Data excerpts section start

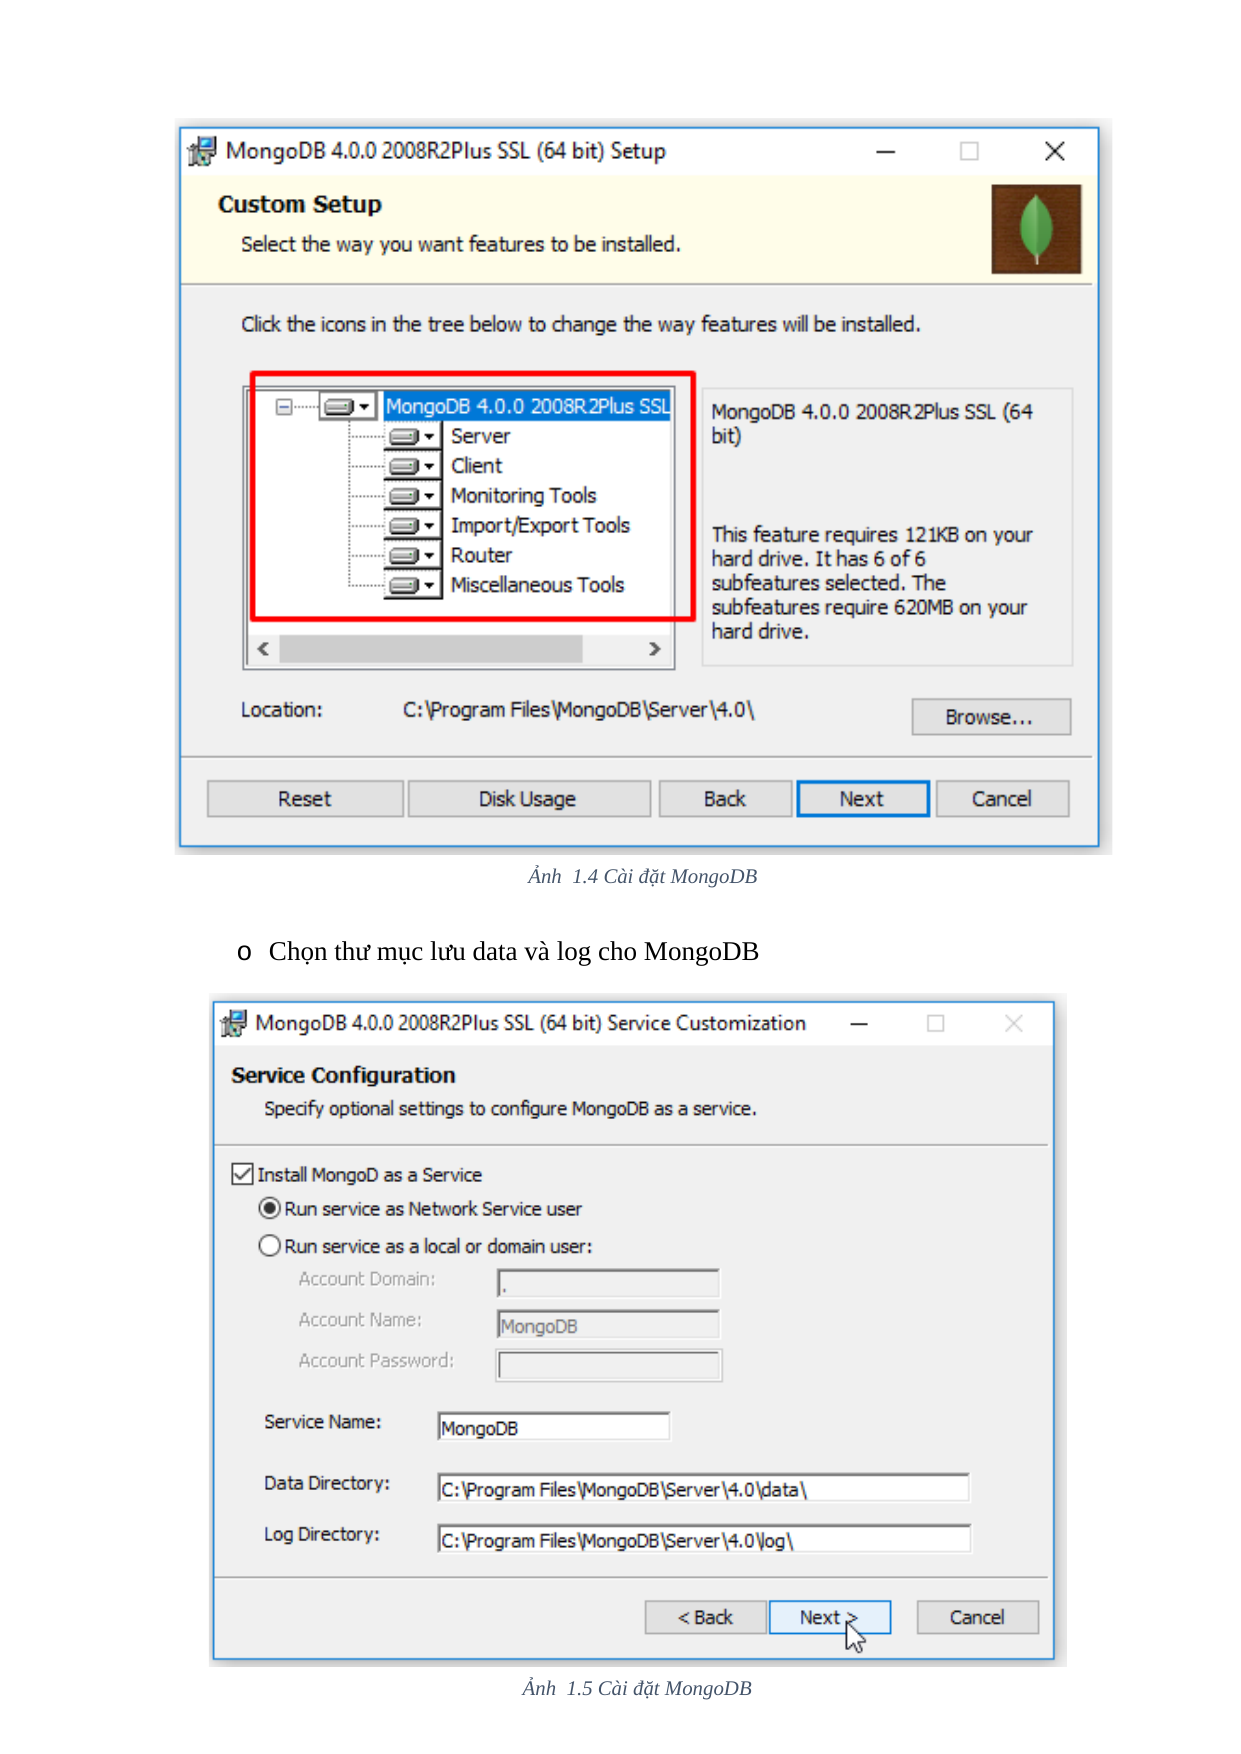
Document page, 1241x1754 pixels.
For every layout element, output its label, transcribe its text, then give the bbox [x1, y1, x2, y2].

list Chọn thư mục lưu data và log cho MongoDB [177, 935, 1122, 968]
picture [208, 993, 1067, 1667]
picture [174, 118, 1113, 855]
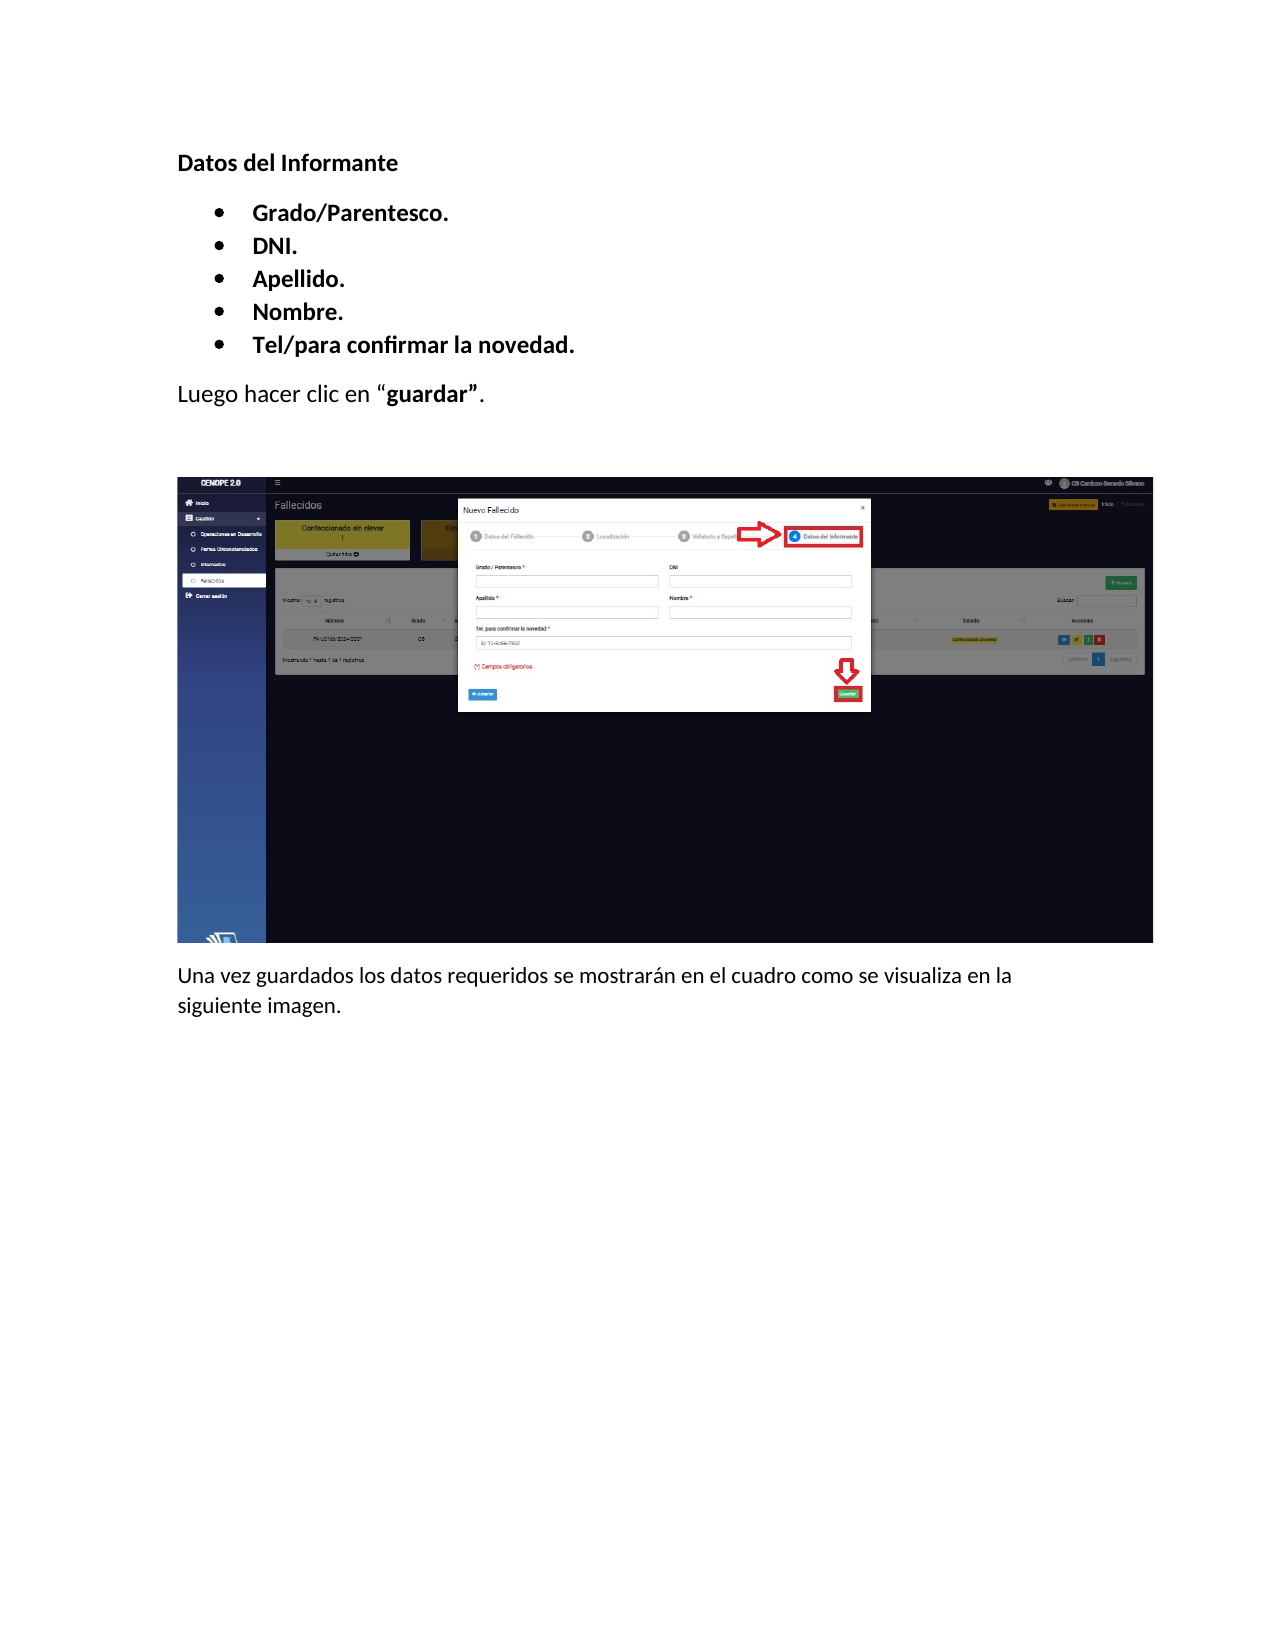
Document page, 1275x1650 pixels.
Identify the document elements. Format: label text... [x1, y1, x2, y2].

list Apellido. [215, 263, 1098, 293]
list Nombre. [215, 296, 1098, 326]
text Datos del Informante [177, 148, 1098, 178]
list Grado/Parentesco. [215, 197, 1098, 228]
list DNI. [215, 230, 1098, 261]
text Luego hacer clic en “guardar”. [177, 378, 1098, 409]
text Una vez guardados los datos requeridos se mostrarán en el cuadro como se visualiza en la siguiente imagen. [177, 961, 1098, 1019]
list Tel/para confirmar la novedad. [215, 329, 1098, 359]
picture [177, 477, 1154, 943]
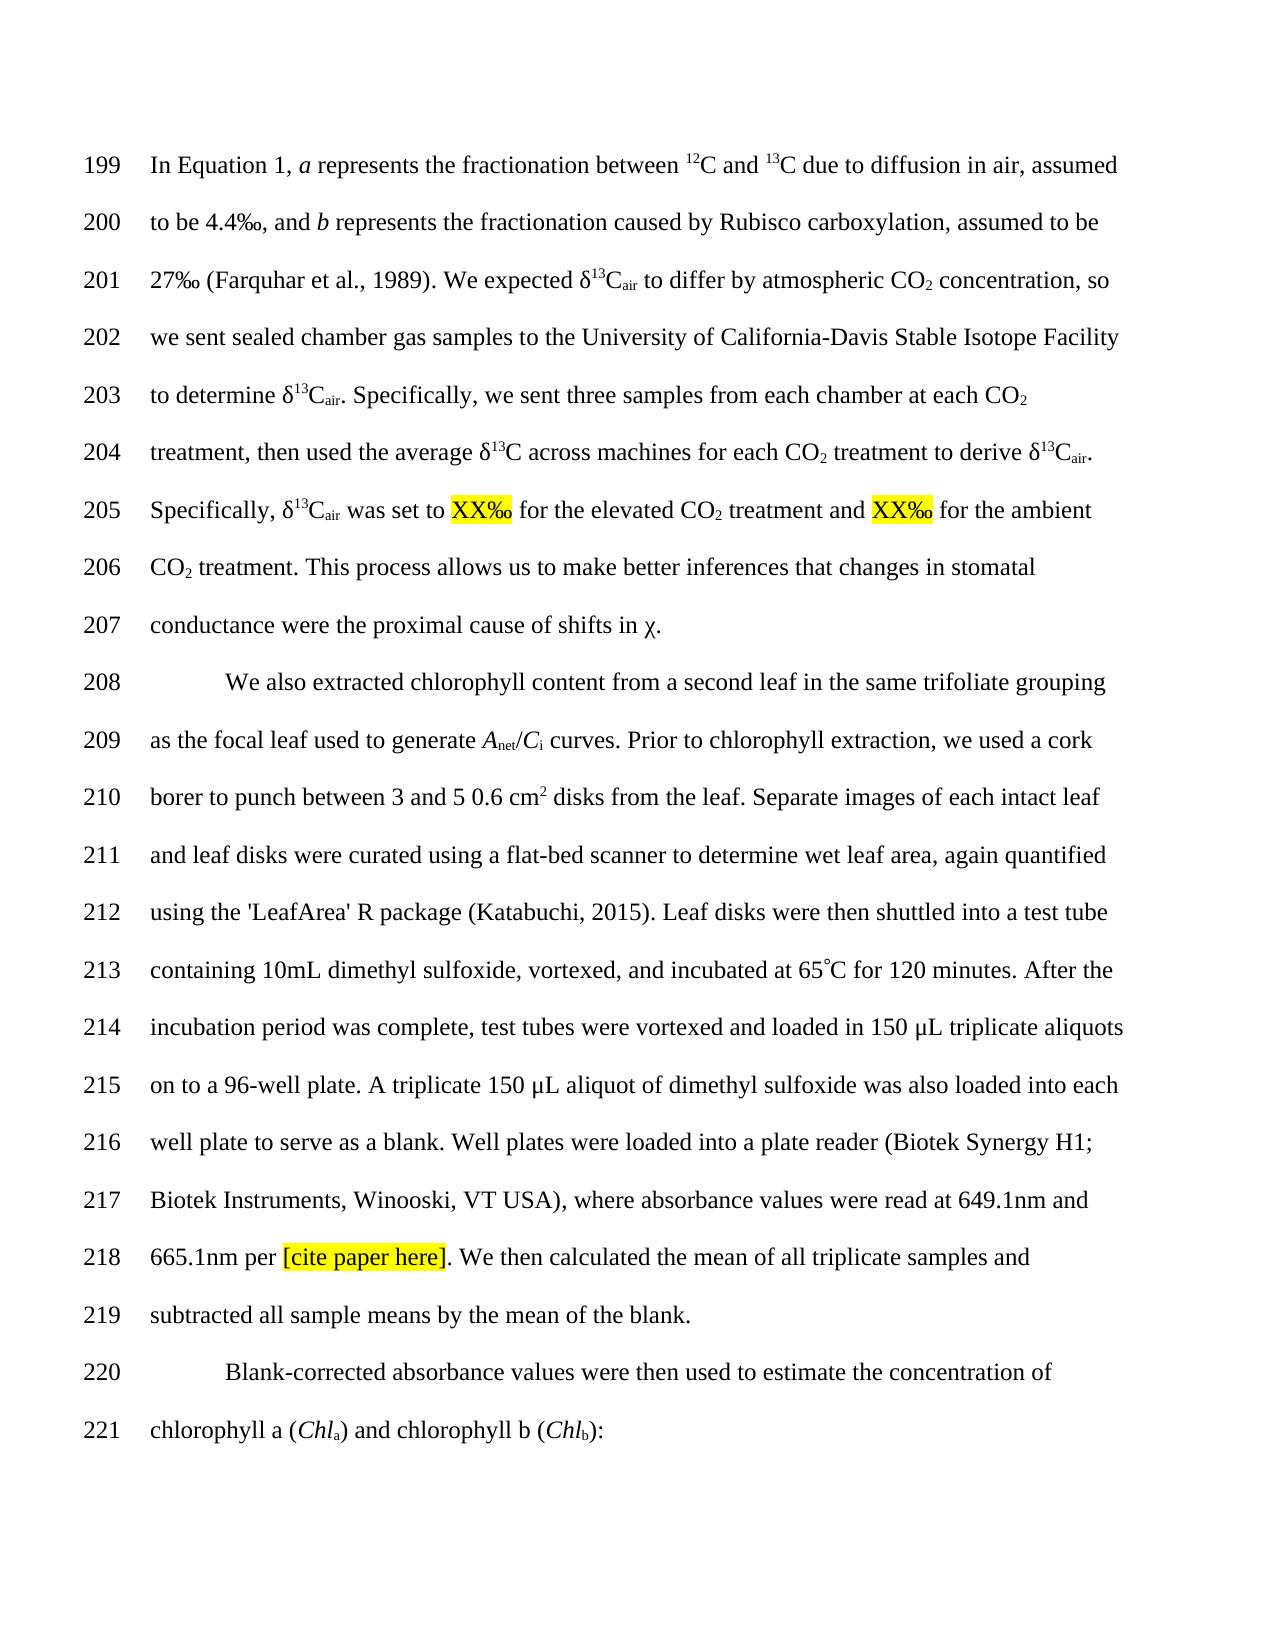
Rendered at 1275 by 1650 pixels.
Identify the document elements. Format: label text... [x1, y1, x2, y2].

Data excerpts section end

● Assignment:
Once the pictures are set aside, copy the remaining text of every entry exactly.

● Result of this exercise:
Document page, 1241x1754 pixels.
For every layout element, output its label, transcribe its text, then give the bbox [x1, y1, x2, y2].

list Chọn thư mục lưu data và log cho MongoDB [177, 935, 1122, 968]
picture [208, 993, 1067, 1667]
picture [174, 118, 1113, 855]
Document page, 1275x1650 pixels.
Identify the document elements. Format: label text... [x1, y1, x2, y2].

list Apellido. [215, 263, 1098, 293]
list Nombre. [215, 296, 1098, 326]
text Datos del Informante [177, 148, 1098, 178]
list Grado/Parentesco. [215, 197, 1098, 228]
list DNI. [215, 230, 1098, 261]
text Luego hacer clic en “guardar”. [177, 378, 1098, 409]
text Una vez guardados los datos requeridos se mostrarán en el cuadro como se visualiza en la siguiente imagen. [177, 961, 1098, 1019]
list Tel/para confirmar la novedad. [215, 329, 1098, 359]
picture [177, 477, 1154, 943]
Rendered at 1275 by 1650 pixels.
Identify the document elements. Format: label text... [x1, y1, x2, y2].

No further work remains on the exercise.